| Work required |
Please write out each entry below exactly as given.

*** Records ***

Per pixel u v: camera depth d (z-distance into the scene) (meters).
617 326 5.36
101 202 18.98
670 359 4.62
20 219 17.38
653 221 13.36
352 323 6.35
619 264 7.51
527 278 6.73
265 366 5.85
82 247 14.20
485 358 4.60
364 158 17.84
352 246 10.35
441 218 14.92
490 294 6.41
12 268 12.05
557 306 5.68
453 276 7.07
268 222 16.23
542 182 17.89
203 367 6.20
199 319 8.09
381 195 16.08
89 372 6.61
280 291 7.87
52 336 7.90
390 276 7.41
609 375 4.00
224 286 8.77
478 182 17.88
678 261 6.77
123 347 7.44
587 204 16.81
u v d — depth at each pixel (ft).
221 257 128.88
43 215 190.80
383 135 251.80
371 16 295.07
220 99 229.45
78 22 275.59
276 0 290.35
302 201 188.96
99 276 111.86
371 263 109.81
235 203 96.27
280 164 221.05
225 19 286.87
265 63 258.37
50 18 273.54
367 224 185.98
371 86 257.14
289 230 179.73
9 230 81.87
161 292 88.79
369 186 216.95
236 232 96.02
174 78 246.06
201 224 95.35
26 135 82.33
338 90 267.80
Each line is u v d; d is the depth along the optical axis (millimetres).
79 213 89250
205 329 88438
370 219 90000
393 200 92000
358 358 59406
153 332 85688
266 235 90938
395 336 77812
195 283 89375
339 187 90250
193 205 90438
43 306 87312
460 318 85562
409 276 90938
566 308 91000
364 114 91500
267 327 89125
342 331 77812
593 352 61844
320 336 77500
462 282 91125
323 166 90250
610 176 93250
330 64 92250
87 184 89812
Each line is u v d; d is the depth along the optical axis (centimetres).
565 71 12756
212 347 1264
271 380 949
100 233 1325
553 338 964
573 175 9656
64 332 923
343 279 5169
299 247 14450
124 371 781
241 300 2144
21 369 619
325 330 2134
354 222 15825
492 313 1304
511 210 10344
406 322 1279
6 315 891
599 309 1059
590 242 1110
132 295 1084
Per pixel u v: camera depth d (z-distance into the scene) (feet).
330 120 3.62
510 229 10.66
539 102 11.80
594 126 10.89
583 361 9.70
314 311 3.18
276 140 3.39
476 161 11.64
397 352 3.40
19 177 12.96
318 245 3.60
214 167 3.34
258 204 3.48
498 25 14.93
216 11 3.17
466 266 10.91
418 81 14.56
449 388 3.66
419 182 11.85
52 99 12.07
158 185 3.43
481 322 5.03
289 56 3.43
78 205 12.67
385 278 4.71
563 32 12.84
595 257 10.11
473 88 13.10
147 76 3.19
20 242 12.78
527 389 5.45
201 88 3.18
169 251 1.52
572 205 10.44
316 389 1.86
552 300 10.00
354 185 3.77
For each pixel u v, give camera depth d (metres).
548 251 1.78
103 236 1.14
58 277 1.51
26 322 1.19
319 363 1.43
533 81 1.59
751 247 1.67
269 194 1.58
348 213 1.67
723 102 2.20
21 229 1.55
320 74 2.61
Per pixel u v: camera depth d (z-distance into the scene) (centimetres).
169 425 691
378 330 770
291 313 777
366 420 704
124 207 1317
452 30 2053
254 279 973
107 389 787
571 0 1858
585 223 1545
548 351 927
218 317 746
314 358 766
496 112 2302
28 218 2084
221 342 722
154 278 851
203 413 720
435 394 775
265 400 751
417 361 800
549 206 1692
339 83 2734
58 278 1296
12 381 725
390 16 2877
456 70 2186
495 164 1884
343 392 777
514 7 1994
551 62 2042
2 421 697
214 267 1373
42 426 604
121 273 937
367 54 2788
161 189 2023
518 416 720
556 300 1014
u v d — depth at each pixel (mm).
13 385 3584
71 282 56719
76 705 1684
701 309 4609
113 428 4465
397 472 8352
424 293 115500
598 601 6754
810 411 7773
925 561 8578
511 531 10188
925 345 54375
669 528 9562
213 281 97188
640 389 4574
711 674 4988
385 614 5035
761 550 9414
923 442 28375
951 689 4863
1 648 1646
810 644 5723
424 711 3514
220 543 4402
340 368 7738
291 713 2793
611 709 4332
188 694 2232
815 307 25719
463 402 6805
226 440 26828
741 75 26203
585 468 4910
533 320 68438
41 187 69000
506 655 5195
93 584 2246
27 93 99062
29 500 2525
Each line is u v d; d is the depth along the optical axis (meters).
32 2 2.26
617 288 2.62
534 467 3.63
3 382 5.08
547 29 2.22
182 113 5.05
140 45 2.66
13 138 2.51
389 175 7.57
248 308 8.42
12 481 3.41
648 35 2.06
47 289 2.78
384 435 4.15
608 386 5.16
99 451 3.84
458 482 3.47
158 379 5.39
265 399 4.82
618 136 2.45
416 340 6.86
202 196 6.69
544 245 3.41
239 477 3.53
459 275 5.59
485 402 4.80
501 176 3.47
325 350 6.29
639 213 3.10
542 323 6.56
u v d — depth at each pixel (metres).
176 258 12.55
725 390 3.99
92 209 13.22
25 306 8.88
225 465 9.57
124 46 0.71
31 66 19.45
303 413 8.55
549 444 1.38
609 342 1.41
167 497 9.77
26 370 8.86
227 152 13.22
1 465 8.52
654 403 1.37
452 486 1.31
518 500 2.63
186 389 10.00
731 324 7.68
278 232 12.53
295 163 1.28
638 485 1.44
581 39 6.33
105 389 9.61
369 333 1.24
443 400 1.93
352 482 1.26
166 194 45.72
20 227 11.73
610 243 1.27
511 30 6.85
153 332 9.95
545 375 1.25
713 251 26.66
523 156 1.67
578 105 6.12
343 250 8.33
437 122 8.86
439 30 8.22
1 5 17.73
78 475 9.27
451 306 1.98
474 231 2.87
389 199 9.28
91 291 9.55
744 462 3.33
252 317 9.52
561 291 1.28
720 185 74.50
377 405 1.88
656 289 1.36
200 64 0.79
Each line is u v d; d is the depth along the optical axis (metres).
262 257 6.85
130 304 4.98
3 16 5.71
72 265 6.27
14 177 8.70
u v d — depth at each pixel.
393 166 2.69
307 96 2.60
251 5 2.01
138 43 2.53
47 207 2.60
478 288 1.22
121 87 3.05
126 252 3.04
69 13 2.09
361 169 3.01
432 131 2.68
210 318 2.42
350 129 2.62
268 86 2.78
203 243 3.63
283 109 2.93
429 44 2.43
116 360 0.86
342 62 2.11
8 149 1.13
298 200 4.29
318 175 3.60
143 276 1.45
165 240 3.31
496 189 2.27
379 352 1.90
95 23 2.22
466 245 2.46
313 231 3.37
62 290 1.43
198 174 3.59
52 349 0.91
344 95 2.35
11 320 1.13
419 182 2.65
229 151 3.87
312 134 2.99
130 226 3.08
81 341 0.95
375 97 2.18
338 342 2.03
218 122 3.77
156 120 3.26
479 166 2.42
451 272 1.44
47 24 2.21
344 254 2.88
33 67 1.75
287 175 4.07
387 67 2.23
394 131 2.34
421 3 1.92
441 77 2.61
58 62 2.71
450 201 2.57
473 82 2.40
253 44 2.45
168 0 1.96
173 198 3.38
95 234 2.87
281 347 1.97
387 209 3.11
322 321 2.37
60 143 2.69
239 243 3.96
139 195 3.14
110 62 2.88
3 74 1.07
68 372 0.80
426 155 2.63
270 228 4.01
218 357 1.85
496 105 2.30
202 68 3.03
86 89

*** End of Records ***

| Answer box |
Per pixel u v: camera depth d (z-distance into the scene) (meters).
617 326 5.36
101 202 18.98
670 359 4.62
20 219 17.38
653 221 13.36
352 323 6.35
619 264 7.51
527 278 6.73
265 366 5.85
82 247 14.20
485 358 4.60
364 158 17.84
352 246 10.35
441 218 14.92
490 294 6.41
12 268 12.05
557 306 5.68
453 276 7.07
268 222 16.23
542 182 17.89
203 367 6.20
199 319 8.09
381 195 16.08
89 372 6.61
280 291 7.87
52 336 7.90
390 276 7.41
609 375 4.00
224 286 8.77
478 182 17.88
678 261 6.77
123 347 7.44
587 204 16.81
u v d — depth at each pixel (ft).
221 257 128.88
43 215 190.80
383 135 251.80
371 16 295.07
220 99 229.45
78 22 275.59
276 0 290.35
302 201 188.96
99 276 111.86
371 263 109.81
235 203 96.27
280 164 221.05
225 19 286.87
265 63 258.37
50 18 273.54
367 224 185.98
371 86 257.14
289 230 179.73
9 230 81.87
161 292 88.79
369 186 216.95
236 232 96.02
174 78 246.06
201 224 95.35
26 135 82.33
338 90 267.80
Each line is u v d; d is the depth along the optical axis (millimetres).
79 213 89250
205 329 88438
370 219 90000
393 200 92000
358 358 59406
153 332 85688
266 235 90938
395 336 77812
195 283 89375
339 187 90250
193 205 90438
43 306 87312
460 318 85562
409 276 90938
566 308 91000
364 114 91500
267 327 89125
342 331 77812
593 352 61844
320 336 77500
462 282 91125
323 166 90250
610 176 93250
330 64 92250
87 184 89812
Each line is u v d; d is the depth along the optical axis (centimetres).
565 71 12756
212 347 1264
271 380 949
100 233 1325
553 338 964
573 175 9656
64 332 923
343 279 5169
299 247 14450
124 371 781
241 300 2144
21 369 619
325 330 2134
354 222 15825
492 313 1304
511 210 10344
406 322 1279
6 315 891
599 309 1059
590 242 1110
132 295 1084
Per pixel u v: camera depth d (z-distance into the scene) (feet).
330 120 3.62
510 229 10.66
539 102 11.80
594 126 10.89
583 361 9.70
314 311 3.18
276 140 3.39
476 161 11.64
397 352 3.40
19 177 12.96
318 245 3.60
214 167 3.34
258 204 3.48
498 25 14.93
216 11 3.17
466 266 10.91
418 81 14.56
449 388 3.66
419 182 11.85
52 99 12.07
158 185 3.43
481 322 5.03
289 56 3.43
78 205 12.67
385 278 4.71
563 32 12.84
595 257 10.11
473 88 13.10
147 76 3.19
20 242 12.78
527 389 5.45
201 88 3.18
169 251 1.52
572 205 10.44
316 389 1.86
552 300 10.00
354 185 3.77
For each pixel u v, give camera depth d (metres).
548 251 1.78
103 236 1.14
58 277 1.51
26 322 1.19
319 363 1.43
533 81 1.59
751 247 1.67
269 194 1.58
348 213 1.67
723 102 2.20
21 229 1.55
320 74 2.61
Per pixel u v: camera depth d (z-distance into the scene) (centimetres).
169 425 691
378 330 770
291 313 777
366 420 704
124 207 1317
452 30 2053
254 279 973
107 389 787
571 0 1858
585 223 1545
548 351 927
218 317 746
314 358 766
496 112 2302
28 218 2084
221 342 722
154 278 851
203 413 720
435 394 775
265 400 751
417 361 800
549 206 1692
339 83 2734
58 278 1296
12 381 725
390 16 2877
456 70 2186
495 164 1884
343 392 777
514 7 1994
551 62 2042
2 421 697
214 267 1373
42 426 604
121 273 937
367 54 2788
161 189 2023
518 416 720
556 300 1014
u v d — depth at each pixel (mm).
13 385 3584
71 282 56719
76 705 1684
701 309 4609
113 428 4465
397 472 8352
424 293 115500
598 601 6754
810 411 7773
925 561 8578
511 531 10188
925 345 54375
669 528 9562
213 281 97188
640 389 4574
711 674 4988
385 614 5035
761 550 9414
923 442 28375
951 689 4863
1 648 1646
810 644 5723
424 711 3514
220 543 4402
340 368 7738
291 713 2793
611 709 4332
188 694 2232
815 307 25719
463 402 6805
226 440 26828
741 75 26203
585 468 4910
533 320 68438
41 187 69000
506 655 5195
93 584 2246
27 93 99062
29 500 2525
Each line is u v d; d is the depth along the optical axis (meters).
32 2 2.26
617 288 2.62
534 467 3.63
3 382 5.08
547 29 2.22
182 113 5.05
140 45 2.66
13 138 2.51
389 175 7.57
248 308 8.42
12 481 3.41
648 35 2.06
47 289 2.78
384 435 4.15
608 386 5.16
99 451 3.84
458 482 3.47
158 379 5.39
265 399 4.82
618 136 2.45
416 340 6.86
202 196 6.69
544 245 3.41
239 477 3.53
459 275 5.59
485 402 4.80
501 176 3.47
325 350 6.29
639 213 3.10
542 323 6.56
u v d — depth at each pixel (metres).
176 258 12.55
725 390 3.99
92 209 13.22
25 306 8.88
225 465 9.57
124 46 0.71
31 66 19.45
303 413 8.55
549 444 1.38
609 342 1.41
167 497 9.77
26 370 8.86
227 152 13.22
1 465 8.52
654 403 1.37
452 486 1.31
518 500 2.63
186 389 10.00
731 324 7.68
278 232 12.53
295 163 1.28
638 485 1.44
581 39 6.33
105 389 9.61
369 333 1.24
443 400 1.93
352 482 1.26
166 194 45.72
20 227 11.73
610 243 1.27
511 30 6.85
153 332 9.95
545 375 1.25
713 251 26.66
523 156 1.67
578 105 6.12
343 250 8.33
437 122 8.86
439 30 8.22
1 5 17.73
78 475 9.27
451 306 1.98
474 231 2.87
389 199 9.28
91 291 9.55
744 462 3.33
252 317 9.52
561 291 1.28
720 185 74.50
377 405 1.88
656 289 1.36
200 64 0.79
Each line is u v d; d is the depth along the optical axis (metres).
262 257 6.85
130 304 4.98
3 16 5.71
72 265 6.27
14 177 8.70
u v d — depth at each pixel.
393 166 2.69
307 96 2.60
251 5 2.01
138 43 2.53
47 207 2.60
478 288 1.22
121 87 3.05
126 252 3.04
69 13 2.09
361 169 3.01
432 131 2.68
210 318 2.42
350 129 2.62
268 86 2.78
203 243 3.63
283 109 2.93
429 44 2.43
116 360 0.86
342 62 2.11
8 149 1.13
298 200 4.29
318 175 3.60
143 276 1.45
165 240 3.31
496 189 2.27
379 352 1.90
95 23 2.22
466 245 2.46
313 231 3.37
62 290 1.43
198 174 3.59
52 349 0.91
344 95 2.35
11 320 1.13
419 182 2.65
229 151 3.87
312 134 2.99
130 226 3.08
81 341 0.95
375 97 2.18
338 342 2.03
218 122 3.77
156 120 3.26
479 166 2.42
451 272 1.44
47 24 2.21
344 254 2.88
33 67 1.75
287 175 4.07
387 67 2.23
394 131 2.34
421 3 1.92
441 77 2.61
58 62 2.71
450 201 2.57
473 82 2.40
253 44 2.45
168 0 1.96
173 198 3.38
95 234 2.87
281 347 1.97
387 209 3.11
322 321 2.37
60 143 2.69
239 243 3.96
139 195 3.14
110 62 2.88
3 74 1.07
68 372 0.80
426 155 2.63
270 228 4.01
218 357 1.85
496 105 2.30
202 68 3.03
86 89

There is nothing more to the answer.